Exercise requirements. An identical transcription of the records is required.

━━ Data for analysis

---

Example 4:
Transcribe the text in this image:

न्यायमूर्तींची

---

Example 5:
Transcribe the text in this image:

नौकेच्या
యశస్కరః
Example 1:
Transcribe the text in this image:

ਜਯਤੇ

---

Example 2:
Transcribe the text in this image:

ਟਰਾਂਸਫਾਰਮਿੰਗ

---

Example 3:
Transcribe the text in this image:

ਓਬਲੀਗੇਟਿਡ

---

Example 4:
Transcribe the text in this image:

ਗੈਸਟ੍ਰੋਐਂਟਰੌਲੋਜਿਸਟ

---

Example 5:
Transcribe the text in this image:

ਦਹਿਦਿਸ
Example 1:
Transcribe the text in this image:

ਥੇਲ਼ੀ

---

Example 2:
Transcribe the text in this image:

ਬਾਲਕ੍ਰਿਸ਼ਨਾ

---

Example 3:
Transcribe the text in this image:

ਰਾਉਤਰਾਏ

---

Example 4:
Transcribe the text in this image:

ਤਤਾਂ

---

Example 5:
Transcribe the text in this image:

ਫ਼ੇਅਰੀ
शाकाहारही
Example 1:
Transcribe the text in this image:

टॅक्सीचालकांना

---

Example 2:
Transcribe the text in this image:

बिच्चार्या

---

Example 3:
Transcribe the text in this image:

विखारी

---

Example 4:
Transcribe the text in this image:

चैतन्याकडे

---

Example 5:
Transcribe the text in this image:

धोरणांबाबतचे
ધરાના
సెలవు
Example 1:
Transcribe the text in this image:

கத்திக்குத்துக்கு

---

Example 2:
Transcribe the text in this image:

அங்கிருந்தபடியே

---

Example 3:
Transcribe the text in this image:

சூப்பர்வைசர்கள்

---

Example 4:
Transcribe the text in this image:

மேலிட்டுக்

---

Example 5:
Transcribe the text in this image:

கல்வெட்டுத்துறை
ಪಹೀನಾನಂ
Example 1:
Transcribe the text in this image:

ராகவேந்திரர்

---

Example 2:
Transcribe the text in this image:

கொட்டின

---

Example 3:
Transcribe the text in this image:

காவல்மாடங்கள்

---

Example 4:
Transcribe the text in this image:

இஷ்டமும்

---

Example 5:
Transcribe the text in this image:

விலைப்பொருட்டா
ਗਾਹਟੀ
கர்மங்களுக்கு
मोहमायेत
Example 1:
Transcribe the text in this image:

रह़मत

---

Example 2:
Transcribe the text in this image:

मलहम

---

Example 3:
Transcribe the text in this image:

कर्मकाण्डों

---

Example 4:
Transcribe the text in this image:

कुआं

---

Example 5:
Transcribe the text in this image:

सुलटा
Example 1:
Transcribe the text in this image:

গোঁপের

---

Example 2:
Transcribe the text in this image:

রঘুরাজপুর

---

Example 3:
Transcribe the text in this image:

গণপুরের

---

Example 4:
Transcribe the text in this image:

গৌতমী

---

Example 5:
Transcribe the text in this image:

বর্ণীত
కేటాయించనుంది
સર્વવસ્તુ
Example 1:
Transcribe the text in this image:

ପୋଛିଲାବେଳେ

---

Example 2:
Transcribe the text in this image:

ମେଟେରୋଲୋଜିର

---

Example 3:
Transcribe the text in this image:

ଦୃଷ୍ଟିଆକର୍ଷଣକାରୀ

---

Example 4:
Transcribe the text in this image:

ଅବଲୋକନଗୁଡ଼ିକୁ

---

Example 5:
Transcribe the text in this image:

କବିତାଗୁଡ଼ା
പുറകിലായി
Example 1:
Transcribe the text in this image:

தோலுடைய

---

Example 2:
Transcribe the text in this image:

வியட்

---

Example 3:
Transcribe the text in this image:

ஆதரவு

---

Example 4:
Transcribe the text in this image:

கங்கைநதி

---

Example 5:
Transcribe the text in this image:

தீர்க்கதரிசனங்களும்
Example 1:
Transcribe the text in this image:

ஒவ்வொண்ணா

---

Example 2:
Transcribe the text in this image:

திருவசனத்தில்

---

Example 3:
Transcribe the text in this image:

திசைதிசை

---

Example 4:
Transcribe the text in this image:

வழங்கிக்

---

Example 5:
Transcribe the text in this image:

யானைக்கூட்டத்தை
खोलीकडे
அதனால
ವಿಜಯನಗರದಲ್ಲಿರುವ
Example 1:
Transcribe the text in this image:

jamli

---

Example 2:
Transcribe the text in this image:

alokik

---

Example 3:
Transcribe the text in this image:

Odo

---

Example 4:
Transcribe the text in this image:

━━━━

Finished exercise.
---

Example 4:
Transcribe the text in this image:

न्यायमूर्तींची

---

Example 5:
Transcribe the text in this image:

नौकेच्या
యశస్కరః
Example 1:
Transcribe the text in this image:

ਜਯਤੇ

---

Example 2:
Transcribe the text in this image:

ਟਰਾਂਸਫਾਰਮਿੰਗ

---

Example 3:
Transcribe the text in this image:

ਓਬਲੀਗੇਟਿਡ

---

Example 4:
Transcribe the text in this image:

ਗੈਸਟ੍ਰੋਐਂਟਰੌਲੋਜਿਸਟ

---

Example 5:
Transcribe the text in this image:

ਦਹਿਦਿਸ
Example 1:
Transcribe the text in this image:

ਥੇਲ਼ੀ

---

Example 2:
Transcribe the text in this image:

ਬਾਲਕ੍ਰਿਸ਼ਨਾ

---

Example 3:
Transcribe the text in this image:

ਰਾਉਤਰਾਏ

---

Example 4:
Transcribe the text in this image:

ਤਤਾਂ

---

Example 5:
Transcribe the text in this image:

ਫ਼ੇਅਰੀ
शाकाहारही
Example 1:
Transcribe the text in this image:

टॅक्सीचालकांना

---

Example 2:
Transcribe the text in this image:

बिच्चार्या

---

Example 3:
Transcribe the text in this image:

विखारी

---

Example 4:
Transcribe the text in this image:

चैतन्याकडे

---

Example 5:
Transcribe the text in this image:

धोरणांबाबतचे
ધરાના
సెలవు
Example 1:
Transcribe the text in this image:

கத்திக்குத்துக்கு

---

Example 2:
Transcribe the text in this image:

அங்கிருந்தபடியே

---

Example 3:
Transcribe the text in this image:

சூப்பர்வைசர்கள்

---

Example 4:
Transcribe the text in this image:

மேலிட்டுக்

---

Example 5:
Transcribe the text in this image:

கல்வெட்டுத்துறை
ಪಹೀನಾನಂ
Example 1:
Transcribe the text in this image:

ராகவேந்திரர்

---

Example 2:
Transcribe the text in this image:

கொட்டின

---

Example 3:
Transcribe the text in this image:

காவல்மாடங்கள்

---

Example 4:
Transcribe the text in this image:

இஷ்டமும்

---

Example 5:
Transcribe the text in this image:

விலைப்பொருட்டா
ਗਾਹਟੀ
கர்மங்களுக்கு
मोहमायेत
Example 1:
Transcribe the text in this image:

रह़मत

---

Example 2:
Transcribe the text in this image:

मलहम

---

Example 3:
Transcribe the text in this image:

कर्मकाण्डों

---

Example 4:
Transcribe the text in this image:

कुआं

---

Example 5:
Transcribe the text in this image:

सुलटा
Example 1:
Transcribe the text in this image:

গোঁপের

---

Example 2:
Transcribe the text in this image:

রঘুরাজপুর

---

Example 3:
Transcribe the text in this image:

গণপুরের

---

Example 4:
Transcribe the text in this image:

গৌতমী

---

Example 5:
Transcribe the text in this image:

বর্ণীত
కేటాయించనుంది
સર્વવસ્તુ
Example 1:
Transcribe the text in this image:

ପୋଛିଲାବେଳେ

---

Example 2:
Transcribe the text in this image:

ମେଟେରୋଲୋଜିର

---

Example 3:
Transcribe the text in this image:

ଦୃଷ୍ଟିଆକର୍ଷଣକାରୀ

---

Example 4:
Transcribe the text in this image:

ଅବଲୋକନଗୁଡ଼ିକୁ

---

Example 5:
Transcribe the text in this image:

କବିତାଗୁଡ଼ା
പുറകിലായി
Example 1:
Transcribe the text in this image:

தோலுடைய

---

Example 2:
Transcribe the text in this image:

வியட்

---

Example 3:
Transcribe the text in this image:

ஆதரவு

---

Example 4:
Transcribe the text in this image:

கங்கைநதி

---

Example 5:
Transcribe the text in this image:

தீர்க்கதரிசனங்களும்
Example 1:
Transcribe the text in this image:

ஒவ்வொண்ணா

---

Example 2:
Transcribe the text in this image:

திருவசனத்தில்

---

Example 3:
Transcribe the text in this image:

திசைதிசை

---

Example 4:
Transcribe the text in this image:

வழங்கிக்

---

Example 5:
Transcribe the text in this image:

யானைக்கூட்டத்தை
खोलीकडे
அதனால
ವಿಜಯನಗರದಲ್ಲಿರುವ
Example 1:
Transcribe the text in this image:

jamli

---

Example 2:
Transcribe the text in this image:

alokik

---

Example 3:
Transcribe the text in this image:

Odo

---

Example 4:
Transcribe the text in this image:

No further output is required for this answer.